Information provided =>
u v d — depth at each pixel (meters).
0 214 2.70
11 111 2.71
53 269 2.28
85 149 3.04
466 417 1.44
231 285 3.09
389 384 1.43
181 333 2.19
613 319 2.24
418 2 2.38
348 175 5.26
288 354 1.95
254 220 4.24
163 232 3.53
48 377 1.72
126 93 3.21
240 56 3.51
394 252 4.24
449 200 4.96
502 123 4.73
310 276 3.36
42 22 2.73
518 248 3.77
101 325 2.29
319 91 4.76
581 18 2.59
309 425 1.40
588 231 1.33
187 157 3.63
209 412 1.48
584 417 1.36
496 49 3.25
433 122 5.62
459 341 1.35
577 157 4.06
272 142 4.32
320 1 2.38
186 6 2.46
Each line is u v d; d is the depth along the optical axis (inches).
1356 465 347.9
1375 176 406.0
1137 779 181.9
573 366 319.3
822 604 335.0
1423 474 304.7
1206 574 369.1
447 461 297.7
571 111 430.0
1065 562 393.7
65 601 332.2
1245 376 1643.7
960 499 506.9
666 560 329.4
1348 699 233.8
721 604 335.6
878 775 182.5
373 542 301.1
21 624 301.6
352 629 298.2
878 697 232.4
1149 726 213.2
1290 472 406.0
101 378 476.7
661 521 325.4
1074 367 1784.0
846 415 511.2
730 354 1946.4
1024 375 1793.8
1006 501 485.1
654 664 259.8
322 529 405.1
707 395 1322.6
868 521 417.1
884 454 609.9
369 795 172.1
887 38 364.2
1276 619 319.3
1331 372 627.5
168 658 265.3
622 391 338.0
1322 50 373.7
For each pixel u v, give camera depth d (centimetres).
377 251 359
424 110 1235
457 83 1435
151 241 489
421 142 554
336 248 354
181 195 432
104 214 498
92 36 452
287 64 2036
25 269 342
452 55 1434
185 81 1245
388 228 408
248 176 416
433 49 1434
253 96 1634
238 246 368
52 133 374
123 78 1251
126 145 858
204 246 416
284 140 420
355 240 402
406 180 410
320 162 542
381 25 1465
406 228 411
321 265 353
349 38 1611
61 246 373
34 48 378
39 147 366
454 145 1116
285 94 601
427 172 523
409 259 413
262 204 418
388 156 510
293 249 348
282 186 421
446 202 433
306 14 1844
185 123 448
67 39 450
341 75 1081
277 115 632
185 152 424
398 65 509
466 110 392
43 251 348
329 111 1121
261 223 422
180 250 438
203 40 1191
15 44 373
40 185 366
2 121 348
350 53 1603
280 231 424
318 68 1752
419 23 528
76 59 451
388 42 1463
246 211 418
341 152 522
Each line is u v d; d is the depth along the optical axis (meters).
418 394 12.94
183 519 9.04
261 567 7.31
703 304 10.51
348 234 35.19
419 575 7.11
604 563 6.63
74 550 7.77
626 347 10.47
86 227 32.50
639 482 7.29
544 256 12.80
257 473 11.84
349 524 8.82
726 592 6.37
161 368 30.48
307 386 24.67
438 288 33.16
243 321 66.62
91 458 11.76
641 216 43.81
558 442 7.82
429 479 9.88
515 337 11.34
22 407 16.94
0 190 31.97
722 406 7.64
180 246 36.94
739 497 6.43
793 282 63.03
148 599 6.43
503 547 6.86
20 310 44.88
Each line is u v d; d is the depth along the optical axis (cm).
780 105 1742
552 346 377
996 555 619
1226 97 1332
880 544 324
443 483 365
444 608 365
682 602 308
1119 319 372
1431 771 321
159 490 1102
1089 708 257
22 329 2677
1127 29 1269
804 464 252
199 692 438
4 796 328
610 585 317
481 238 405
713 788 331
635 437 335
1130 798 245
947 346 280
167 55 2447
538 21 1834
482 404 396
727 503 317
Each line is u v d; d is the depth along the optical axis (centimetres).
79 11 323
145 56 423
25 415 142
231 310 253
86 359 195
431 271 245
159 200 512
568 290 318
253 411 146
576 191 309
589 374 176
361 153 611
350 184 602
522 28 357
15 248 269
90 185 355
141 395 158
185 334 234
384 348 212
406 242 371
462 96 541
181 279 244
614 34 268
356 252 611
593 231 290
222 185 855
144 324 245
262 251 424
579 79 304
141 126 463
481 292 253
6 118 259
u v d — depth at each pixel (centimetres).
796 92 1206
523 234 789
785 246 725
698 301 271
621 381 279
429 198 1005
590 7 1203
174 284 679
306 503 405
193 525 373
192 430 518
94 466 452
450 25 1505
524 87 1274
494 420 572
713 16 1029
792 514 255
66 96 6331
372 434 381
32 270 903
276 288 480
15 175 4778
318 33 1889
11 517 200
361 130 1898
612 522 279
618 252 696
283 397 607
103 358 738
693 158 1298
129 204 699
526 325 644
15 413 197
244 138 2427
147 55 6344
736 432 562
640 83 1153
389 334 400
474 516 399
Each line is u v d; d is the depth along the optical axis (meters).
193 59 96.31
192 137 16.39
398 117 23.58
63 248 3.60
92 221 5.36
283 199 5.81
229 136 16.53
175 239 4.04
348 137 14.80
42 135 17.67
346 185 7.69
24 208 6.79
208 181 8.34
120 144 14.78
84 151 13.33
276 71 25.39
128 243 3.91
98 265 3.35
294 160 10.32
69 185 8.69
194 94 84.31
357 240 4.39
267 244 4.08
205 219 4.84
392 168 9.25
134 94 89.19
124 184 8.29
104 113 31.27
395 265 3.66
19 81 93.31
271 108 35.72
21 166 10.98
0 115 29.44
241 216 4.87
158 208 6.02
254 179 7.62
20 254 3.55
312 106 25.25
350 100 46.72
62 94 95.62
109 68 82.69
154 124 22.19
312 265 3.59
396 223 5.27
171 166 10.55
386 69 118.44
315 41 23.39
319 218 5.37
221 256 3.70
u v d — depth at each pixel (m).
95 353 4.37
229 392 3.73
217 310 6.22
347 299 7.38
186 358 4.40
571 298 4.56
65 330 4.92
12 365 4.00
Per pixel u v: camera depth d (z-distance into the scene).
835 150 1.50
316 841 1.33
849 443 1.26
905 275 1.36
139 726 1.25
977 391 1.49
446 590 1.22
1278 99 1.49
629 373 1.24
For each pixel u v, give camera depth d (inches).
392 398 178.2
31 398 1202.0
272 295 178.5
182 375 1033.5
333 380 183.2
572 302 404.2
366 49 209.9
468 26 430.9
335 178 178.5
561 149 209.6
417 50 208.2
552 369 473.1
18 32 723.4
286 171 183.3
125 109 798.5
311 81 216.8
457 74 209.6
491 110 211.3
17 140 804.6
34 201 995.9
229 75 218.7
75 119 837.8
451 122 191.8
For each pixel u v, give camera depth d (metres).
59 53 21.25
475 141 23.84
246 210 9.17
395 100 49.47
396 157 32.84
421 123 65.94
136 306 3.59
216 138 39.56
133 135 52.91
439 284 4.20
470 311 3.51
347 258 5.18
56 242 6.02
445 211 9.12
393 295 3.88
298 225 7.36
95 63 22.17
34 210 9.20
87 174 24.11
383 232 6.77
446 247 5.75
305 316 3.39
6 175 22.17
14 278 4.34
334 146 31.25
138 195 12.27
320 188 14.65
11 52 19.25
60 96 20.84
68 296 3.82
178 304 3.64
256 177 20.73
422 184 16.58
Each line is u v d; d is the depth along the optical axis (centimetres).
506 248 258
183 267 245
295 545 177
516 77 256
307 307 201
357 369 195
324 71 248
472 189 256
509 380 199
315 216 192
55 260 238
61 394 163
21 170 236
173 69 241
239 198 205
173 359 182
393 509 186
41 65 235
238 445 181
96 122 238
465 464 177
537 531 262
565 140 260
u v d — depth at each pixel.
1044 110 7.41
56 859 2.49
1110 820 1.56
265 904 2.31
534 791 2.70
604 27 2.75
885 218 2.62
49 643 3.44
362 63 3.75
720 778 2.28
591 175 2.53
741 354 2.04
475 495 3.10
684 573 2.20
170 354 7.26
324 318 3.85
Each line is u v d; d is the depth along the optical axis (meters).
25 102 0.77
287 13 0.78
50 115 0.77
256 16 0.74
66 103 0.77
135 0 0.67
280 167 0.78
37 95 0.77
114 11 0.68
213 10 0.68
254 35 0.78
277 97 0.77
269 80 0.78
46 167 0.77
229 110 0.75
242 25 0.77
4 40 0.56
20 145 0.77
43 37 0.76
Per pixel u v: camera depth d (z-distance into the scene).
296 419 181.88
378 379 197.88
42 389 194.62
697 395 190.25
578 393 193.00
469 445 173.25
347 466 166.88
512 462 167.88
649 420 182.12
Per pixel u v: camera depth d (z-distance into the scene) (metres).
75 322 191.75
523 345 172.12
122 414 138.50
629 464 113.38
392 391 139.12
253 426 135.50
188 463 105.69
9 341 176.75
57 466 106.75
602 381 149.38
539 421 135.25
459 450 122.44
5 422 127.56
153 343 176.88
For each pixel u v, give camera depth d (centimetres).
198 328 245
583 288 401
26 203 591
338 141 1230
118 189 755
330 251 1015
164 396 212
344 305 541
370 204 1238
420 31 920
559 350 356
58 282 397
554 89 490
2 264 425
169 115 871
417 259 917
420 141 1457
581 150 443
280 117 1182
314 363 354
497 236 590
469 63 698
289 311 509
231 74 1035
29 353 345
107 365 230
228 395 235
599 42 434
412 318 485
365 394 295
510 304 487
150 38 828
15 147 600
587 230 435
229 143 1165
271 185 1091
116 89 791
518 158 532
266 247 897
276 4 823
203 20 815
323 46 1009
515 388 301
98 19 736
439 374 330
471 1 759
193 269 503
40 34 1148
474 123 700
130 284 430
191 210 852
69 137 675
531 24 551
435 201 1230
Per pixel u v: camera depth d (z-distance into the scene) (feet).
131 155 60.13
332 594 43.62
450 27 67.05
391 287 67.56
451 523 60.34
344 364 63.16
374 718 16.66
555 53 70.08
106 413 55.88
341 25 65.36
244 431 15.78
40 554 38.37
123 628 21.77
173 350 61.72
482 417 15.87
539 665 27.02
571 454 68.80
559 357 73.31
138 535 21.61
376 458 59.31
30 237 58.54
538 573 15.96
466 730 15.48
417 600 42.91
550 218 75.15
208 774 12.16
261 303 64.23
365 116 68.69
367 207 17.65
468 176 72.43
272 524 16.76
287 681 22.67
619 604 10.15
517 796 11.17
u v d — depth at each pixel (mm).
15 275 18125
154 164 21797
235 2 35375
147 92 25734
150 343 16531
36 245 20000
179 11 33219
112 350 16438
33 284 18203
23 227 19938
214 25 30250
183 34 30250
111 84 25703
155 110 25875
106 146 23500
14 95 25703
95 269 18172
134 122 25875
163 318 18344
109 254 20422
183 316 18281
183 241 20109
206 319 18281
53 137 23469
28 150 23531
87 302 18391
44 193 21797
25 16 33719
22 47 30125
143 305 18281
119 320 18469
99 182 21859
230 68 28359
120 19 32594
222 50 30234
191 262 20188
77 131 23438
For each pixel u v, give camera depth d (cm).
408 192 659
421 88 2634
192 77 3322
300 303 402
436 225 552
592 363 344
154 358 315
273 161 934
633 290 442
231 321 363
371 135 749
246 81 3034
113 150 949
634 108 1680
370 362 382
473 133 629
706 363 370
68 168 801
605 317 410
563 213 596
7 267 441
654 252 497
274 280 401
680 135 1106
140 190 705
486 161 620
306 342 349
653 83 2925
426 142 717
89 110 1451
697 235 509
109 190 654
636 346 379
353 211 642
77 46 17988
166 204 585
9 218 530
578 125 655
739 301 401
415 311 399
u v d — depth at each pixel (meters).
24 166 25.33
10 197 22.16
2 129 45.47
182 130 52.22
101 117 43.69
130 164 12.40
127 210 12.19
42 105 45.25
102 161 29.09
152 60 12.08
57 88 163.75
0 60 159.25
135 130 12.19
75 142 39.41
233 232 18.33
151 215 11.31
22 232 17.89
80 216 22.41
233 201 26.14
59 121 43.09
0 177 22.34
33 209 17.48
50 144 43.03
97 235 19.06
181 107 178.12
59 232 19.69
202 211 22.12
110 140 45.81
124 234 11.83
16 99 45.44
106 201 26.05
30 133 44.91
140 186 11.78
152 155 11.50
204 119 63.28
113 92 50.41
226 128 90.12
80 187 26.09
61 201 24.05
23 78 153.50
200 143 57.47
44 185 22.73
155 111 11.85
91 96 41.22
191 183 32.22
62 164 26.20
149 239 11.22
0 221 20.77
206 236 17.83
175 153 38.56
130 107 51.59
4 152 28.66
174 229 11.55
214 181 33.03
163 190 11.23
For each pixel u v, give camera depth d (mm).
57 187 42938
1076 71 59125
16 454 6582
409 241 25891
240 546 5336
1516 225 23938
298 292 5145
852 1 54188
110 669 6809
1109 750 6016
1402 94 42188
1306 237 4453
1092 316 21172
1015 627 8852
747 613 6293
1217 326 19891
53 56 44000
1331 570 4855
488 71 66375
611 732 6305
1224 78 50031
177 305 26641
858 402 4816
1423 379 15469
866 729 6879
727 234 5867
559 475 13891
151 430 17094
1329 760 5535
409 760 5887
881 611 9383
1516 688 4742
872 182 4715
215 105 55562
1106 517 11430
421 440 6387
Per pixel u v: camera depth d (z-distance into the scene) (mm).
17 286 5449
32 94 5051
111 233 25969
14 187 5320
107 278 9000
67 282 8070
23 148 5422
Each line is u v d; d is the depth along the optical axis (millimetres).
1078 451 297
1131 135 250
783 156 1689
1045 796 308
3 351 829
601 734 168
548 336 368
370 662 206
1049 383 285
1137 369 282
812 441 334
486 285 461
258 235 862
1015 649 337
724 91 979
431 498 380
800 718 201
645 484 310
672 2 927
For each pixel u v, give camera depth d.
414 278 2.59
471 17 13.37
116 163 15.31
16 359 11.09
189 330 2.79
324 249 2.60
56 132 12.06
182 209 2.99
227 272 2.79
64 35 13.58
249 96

Task statement =>
Repeat exactly the lines above from the one with "204 119 63.28" up to and including the one with "163 190 11.23". No other line belongs in the reply.

Result of this exercise =>
204 119 63.28
113 92 50.41
226 128 90.12
80 187 26.09
61 201 24.05
23 78 153.50
200 143 57.47
44 185 22.73
155 111 11.85
91 96 41.22
191 183 32.22
62 164 26.20
149 239 11.22
0 221 20.77
206 236 17.83
175 153 38.56
130 107 51.59
4 152 28.66
174 229 11.55
214 181 33.03
163 190 11.23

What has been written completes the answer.